DATA SECTION:
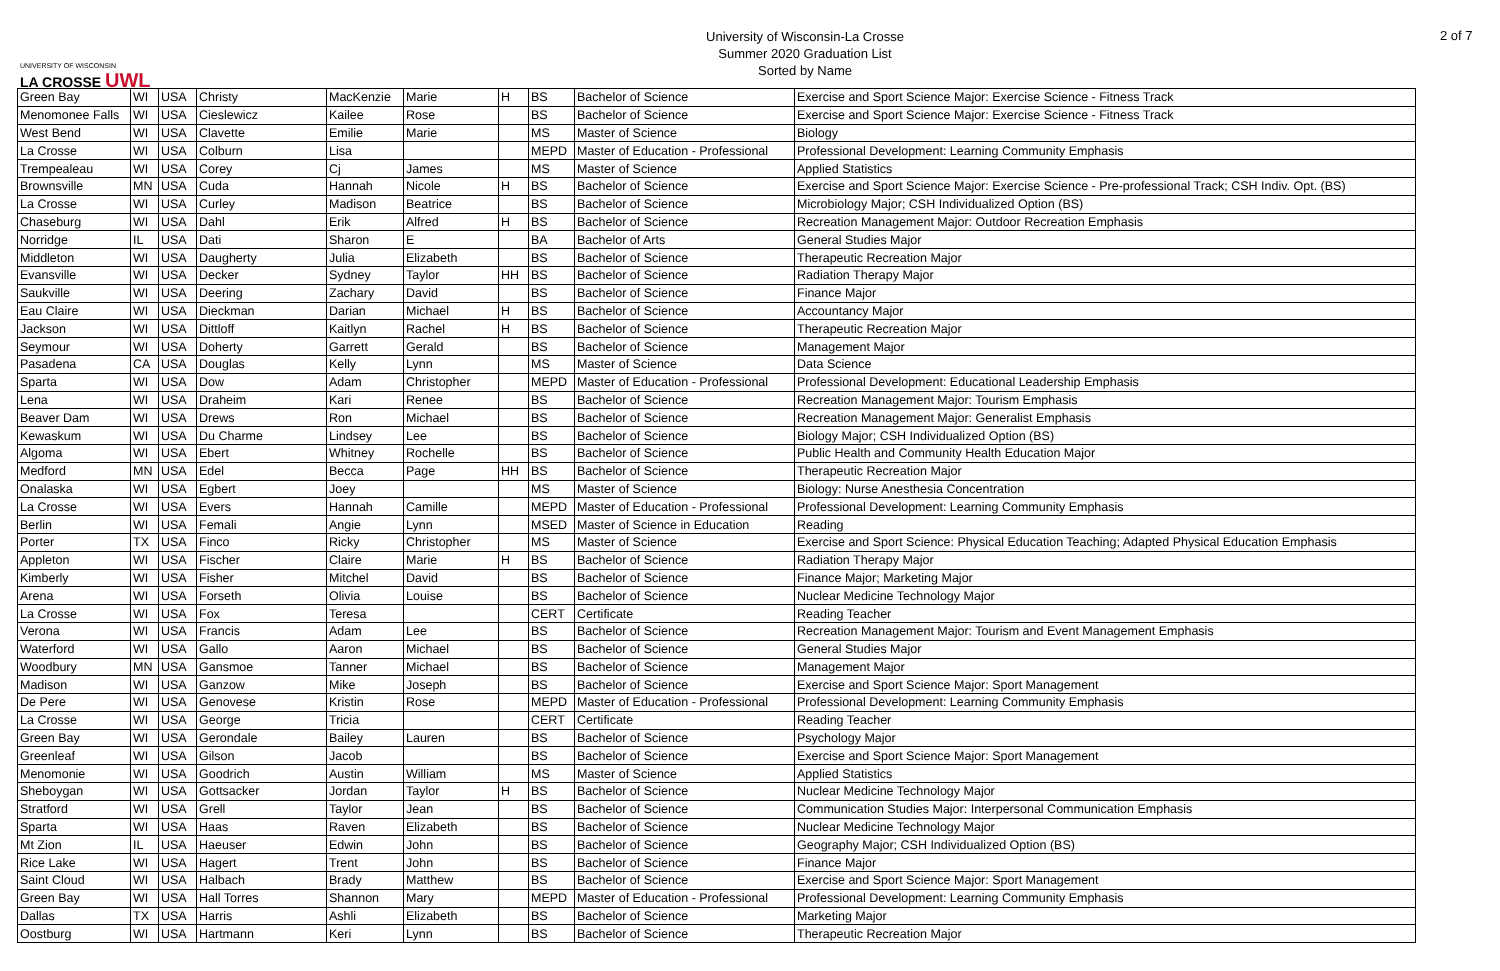UNIVERSITY OF WISCONSIN
LA CROSSE UWL
University of Wisconsin-La Crosse
Summer 2020 Graduation List
Sorted by Name
2 of 7
| Green Bay | WI | USA | Christy | MacKenzie | Marie | H | BS | Bachelor of Science | Exercise and Sport Science Major: Exercise Science - Fitness Track |
| Menomonee Falls | WI | USA | Cieslewicz | Kailee | Rose | | BS | Bachelor of Science | Exercise and Sport Science Major: Exercise Science - Fitness Track |
| West Bend | WI | USA | Clavette | Emilie | Marie | | MS | Master of Science | Biology |
| La Crosse | WI | USA | Colburn | Lisa | | | MEPD | Master of Education - Professional | Professional Development: Learning Community Emphasis |
| Trempealeau | WI | USA | Corey | Cj | James | | MS | Master of Science | Applied Statistics |
| Brownsville | MN | USA | Cuda | Hannah | Nicole | H | BS | Bachelor of Science | Exercise and Sport Science Major: Exercise Science - Pre-professional Track; CSH Indiv. Opt. (BS) |
| La Crosse | WI | USA | Curley | Madison | Beatrice | | BS | Bachelor of Science | Microbiology Major; CSH Individualized Option (BS) |
| Chaseburg | WI | USA | Dahl | Erik | Alfred | H | BS | Bachelor of Science | Recreation Management Major: Outdoor Recreation Emphasis |
| Norridge | IL | USA | Dati | Sharon | E | | BA | Bachelor of Arts | General Studies Major |
| Middleton | WI | USA | Daugherty | Julia | Elizabeth | | BS | Bachelor of Science | Therapeutic Recreation Major |
| Evansville | WI | USA | Decker | Sydney | Taylor | HH | BS | Bachelor of Science | Radiation Therapy Major |
| Saukville | WI | USA | Deering | Zachary | David | | BS | Bachelor of Science | Finance Major |
| Eau Claire | WI | USA | Dieckman | Darian | Michael | H | BS | Bachelor of Science | Accountancy Major |
| Jackson | WI | USA | Dittloff | Kaitlyn | Rachel | H | BS | Bachelor of Science | Therapeutic Recreation Major |
| Seymour | WI | USA | Doherty | Garrett | Gerald | | BS | Bachelor of Science | Management Major |
| Pasadena | CA | USA | Douglas | Kelly | Lynn | | MS | Master of Science | Data Science |
| Sparta | WI | USA | Dow | Adam | Christopher | | MEPD | Master of Education - Professional | Professional Development: Educational Leadership Emphasis |
| Lena | WI | USA | Draheim | Kari | Renee | | BS | Bachelor of Science | Recreation Management Major: Tourism Emphasis |
| Beaver Dam | WI | USA | Drews | Ron | Michael | | BS | Bachelor of Science | Recreation Management Major: Generalist Emphasis |
| Kewaskum | WI | USA | Du Charme | Lindsey | Lee | | BS | Bachelor of Science | Biology Major; CSH Individualized Option (BS) |
| Algoma | WI | USA | Ebert | Whitney | Rochelle | | BS | Bachelor of Science | Public Health and Community Health Education Major |
| Medford | MN | USA | Edel | Becca | Page | HH | BS | Bachelor of Science | Therapeutic Recreation Major |
| Onalaska | WI | USA | Egbert | Joey | | | MS | Master of Science | Biology: Nurse Anesthesia Concentration |
| La Crosse | WI | USA | Evers | Hannah | Camille | | MEPD | Master of Education - Professional | Professional Development: Learning Community Emphasis |
| Berlin | WI | USA | Femali | Angie | Lynn | | MSED | Master of Science in Education | Reading |
| Porter | TX | USA | Finco | Ricky | Christopher | | MS | Master of Science | Exercise and Sport Science: Physical Education Teaching; Adapted Physical Education Emphasis |
| Appleton | WI | USA | Fischer | Claire | Marie | H | BS | Bachelor of Science | Radiation Therapy Major |
| Kimberly | WI | USA | Fisher | Mitchel | David | | BS | Bachelor of Science | Finance Major; Marketing Major |
| Arena | WI | USA | Forseth | Olivia | Louise | | BS | Bachelor of Science | Nuclear Medicine Technology Major |
| La Crosse | WI | USA | Fox | Teresa | | | CERT | Certificate | Reading Teacher |
| Verona | WI | USA | Francis | Adam | Lee | | BS | Bachelor of Science | Recreation Management Major: Tourism and Event Management Emphasis |
| Waterford | WI | USA | Gallo | Aaron | Michael | | BS | Bachelor of Science | General Studies Major |
| Woodbury | MN | USA | Gansmoe | Tanner | Michael | | BS | Bachelor of Science | Management Major |
| Madison | WI | USA | Ganzow | Mike | Joseph | | BS | Bachelor of Science | Exercise and Sport Science Major: Sport Management |
| De Pere | WI | USA | Genovese | Kristin | Rose | | MEPD | Master of Education - Professional | Professional Development: Learning Community Emphasis |
| La Crosse | WI | USA | George | Tricia | | | CERT | Certificate | Reading Teacher |
| Green Bay | WI | USA | Gerondale | Bailey | Lauren | | BS | Bachelor of Science | Psychology Major |
| Greenleaf | WI | USA | Gilson | Jacob | | | BS | Bachelor of Science | Exercise and Sport Science Major: Sport Management |
| Menomonie | WI | USA | Goodrich | Austin | William | | MS | Master of Science | Applied Statistics |
| Sheboygan | WI | USA | Gottsacker | Jordan | Taylor | H | BS | Bachelor of Science | Nuclear Medicine Technology Major |
| Stratford | WI | USA | Grell | Taylor | Jean | | BS | Bachelor of Science | Communication Studies Major: Interpersonal Communication Emphasis |
| Sparta | WI | USA | Haas | Raven | Elizabeth | | BS | Bachelor of Science | Nuclear Medicine Technology Major |
| Mt Zion | IL | USA | Haeuser | Edwin | John | | BS | Bachelor of Science | Geography Major; CSH Individualized Option (BS) |
| Rice Lake | WI | USA | Hagert | Trent | John | | BS | Bachelor of Science | Finance Major |
| Saint Cloud | WI | USA | Halbach | Brady | Matthew | | BS | Bachelor of Science | Exercise and Sport Science Major: Sport Management |
| Green Bay | WI | USA | Hall Torres | Shannon | Mary | | MEPD | Master of Education - Professional | Professional Development: Learning Community Emphasis |
| Dallas | TX | USA | Harris | Ashli | Elizabeth | | BS | Bachelor of Science | Marketing Major |
| Oostburg | WI | USA | Hartmann | Keri | Lynn | | BS | Bachelor of Science | Therapeutic Recreation Major |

WHAT IS REQUIRED:
An exact copy of the lines above between the line holding "Data Science |" and the line holding "Kewaskum | WI", inclusive, is the whole answer.

EXERCISE ANSWER:
| Pasadena | CA | USA | Douglas | Kelly | Lynn | | MS | Master of Science | Data Science |
| Sparta | WI | USA | Dow | Adam | Christopher | | MEPD | Master of Education - Professional | Professional Development: Educational Leadership Emphasis |
| Lena | WI | USA | Draheim | Kari | Renee | | BS | Bachelor of Science | Recreation Management Major: Tourism Emphasis |
| Beaver Dam | WI | USA | Drews | Ron | Michael | | BS | Bachelor of Science | Recreation Management Major: Generalist Emphasis |
| Kewaskum | WI | USA | Du Charme | Lindsey | Lee | | BS | Bachelor of Science | Biology Major; CSH Individualized Option (BS) |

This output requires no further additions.